(Saved data entries)
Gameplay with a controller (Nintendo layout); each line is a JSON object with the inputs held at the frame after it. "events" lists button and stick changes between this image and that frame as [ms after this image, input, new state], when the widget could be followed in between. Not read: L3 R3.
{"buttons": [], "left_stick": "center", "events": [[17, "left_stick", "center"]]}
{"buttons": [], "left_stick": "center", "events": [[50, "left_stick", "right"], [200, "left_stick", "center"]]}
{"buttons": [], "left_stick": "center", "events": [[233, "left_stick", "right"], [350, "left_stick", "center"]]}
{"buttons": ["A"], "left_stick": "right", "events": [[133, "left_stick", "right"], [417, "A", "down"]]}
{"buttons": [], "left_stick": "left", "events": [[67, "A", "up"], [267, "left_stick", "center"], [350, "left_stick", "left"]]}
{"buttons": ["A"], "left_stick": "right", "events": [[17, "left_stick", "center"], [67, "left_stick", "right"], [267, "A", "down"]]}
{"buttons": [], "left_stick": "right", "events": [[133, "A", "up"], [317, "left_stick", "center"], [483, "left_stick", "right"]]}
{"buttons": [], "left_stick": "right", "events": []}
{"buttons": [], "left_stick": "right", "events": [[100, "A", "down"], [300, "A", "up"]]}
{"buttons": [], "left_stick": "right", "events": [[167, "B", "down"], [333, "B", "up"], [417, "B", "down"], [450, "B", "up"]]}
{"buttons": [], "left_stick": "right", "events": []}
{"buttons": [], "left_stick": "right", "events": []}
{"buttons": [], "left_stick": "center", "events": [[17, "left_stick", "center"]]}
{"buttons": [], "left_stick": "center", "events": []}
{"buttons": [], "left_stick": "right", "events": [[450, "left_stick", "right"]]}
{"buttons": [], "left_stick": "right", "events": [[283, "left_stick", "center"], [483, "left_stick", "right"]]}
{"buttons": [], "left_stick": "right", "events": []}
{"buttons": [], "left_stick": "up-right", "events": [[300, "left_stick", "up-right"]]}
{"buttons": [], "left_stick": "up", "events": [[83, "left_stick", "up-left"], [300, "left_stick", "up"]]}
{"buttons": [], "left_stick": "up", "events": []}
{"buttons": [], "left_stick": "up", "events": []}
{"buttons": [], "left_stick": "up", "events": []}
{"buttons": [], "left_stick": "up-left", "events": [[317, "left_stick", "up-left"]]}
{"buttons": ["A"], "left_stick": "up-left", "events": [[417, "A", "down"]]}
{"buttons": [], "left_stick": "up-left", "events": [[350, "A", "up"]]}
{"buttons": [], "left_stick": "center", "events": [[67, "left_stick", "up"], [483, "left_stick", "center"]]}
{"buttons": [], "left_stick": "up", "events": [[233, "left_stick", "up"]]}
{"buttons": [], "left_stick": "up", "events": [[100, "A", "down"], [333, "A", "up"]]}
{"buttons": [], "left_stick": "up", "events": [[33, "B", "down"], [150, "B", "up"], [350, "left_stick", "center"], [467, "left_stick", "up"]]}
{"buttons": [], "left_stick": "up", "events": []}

Exercise instructions: All records must be transcribed exactly, with none left out.

Completed task:
Gameplay with a controller (Nintendo layout); each line is a JSON object with the inputs held at the frame after it. "events" lists button and stick changes between this image and that frame as [ms after this image, input, new state], when the widget could be followed in between. Not read: L3 R3.
{"buttons": [], "left_stick": "center", "events": [[17, "left_stick", "center"]]}
{"buttons": [], "left_stick": "center", "events": [[50, "left_stick", "right"], [200, "left_stick", "center"]]}
{"buttons": [], "left_stick": "center", "events": [[233, "left_stick", "right"], [350, "left_stick", "center"]]}
{"buttons": ["A"], "left_stick": "right", "events": [[133, "left_stick", "right"], [417, "A", "down"]]}
{"buttons": [], "left_stick": "left", "events": [[67, "A", "up"], [267, "left_stick", "center"], [350, "left_stick", "left"]]}
{"buttons": ["A"], "left_stick": "right", "events": [[17, "left_stick", "center"], [67, "left_stick", "right"], [267, "A", "down"]]}
{"buttons": [], "left_stick": "right", "events": [[133, "A", "up"], [317, "left_stick", "center"], [483, "left_stick", "right"]]}
{"buttons": [], "left_stick": "right", "events": []}
{"buttons": [], "left_stick": "right", "events": [[100, "A", "down"], [300, "A", "up"]]}
{"buttons": [], "left_stick": "right", "events": [[167, "B", "down"], [333, "B", "up"], [417, "B", "down"], [450, "B", "up"]]}
{"buttons": [], "left_stick": "right", "events": []}
{"buttons": [], "left_stick": "right", "events": []}
{"buttons": [], "left_stick": "center", "events": [[17, "left_stick", "center"]]}
{"buttons": [], "left_stick": "center", "events": []}
{"buttons": [], "left_stick": "right", "events": [[450, "left_stick", "right"]]}
{"buttons": [], "left_stick": "right", "events": [[283, "left_stick", "center"], [483, "left_stick", "right"]]}
{"buttons": [], "left_stick": "right", "events": []}
{"buttons": [], "left_stick": "up-right", "events": [[300, "left_stick", "up-right"]]}
{"buttons": [], "left_stick": "up", "events": [[83, "left_stick", "up-left"], [300, "left_stick", "up"]]}
{"buttons": [], "left_stick": "up", "events": []}
{"buttons": [], "left_stick": "up", "events": []}
{"buttons": [], "left_stick": "up", "events": []}
{"buttons": [], "left_stick": "up-left", "events": [[317, "left_stick", "up-left"]]}
{"buttons": ["A"], "left_stick": "up-left", "events": [[417, "A", "down"]]}
{"buttons": [], "left_stick": "up-left", "events": [[350, "A", "up"]]}
{"buttons": [], "left_stick": "center", "events": [[67, "left_stick", "up"], [483, "left_stick", "center"]]}
{"buttons": [], "left_stick": "up", "events": [[233, "left_stick", "up"]]}
{"buttons": [], "left_stick": "up", "events": [[100, "A", "down"], [333, "A", "up"]]}
{"buttons": [], "left_stick": "up", "events": [[33, "B", "down"], [150, "B", "up"], [350, "left_stick", "center"], [467, "left_stick", "up"]]}
{"buttons": [], "left_stick": "up", "events": []}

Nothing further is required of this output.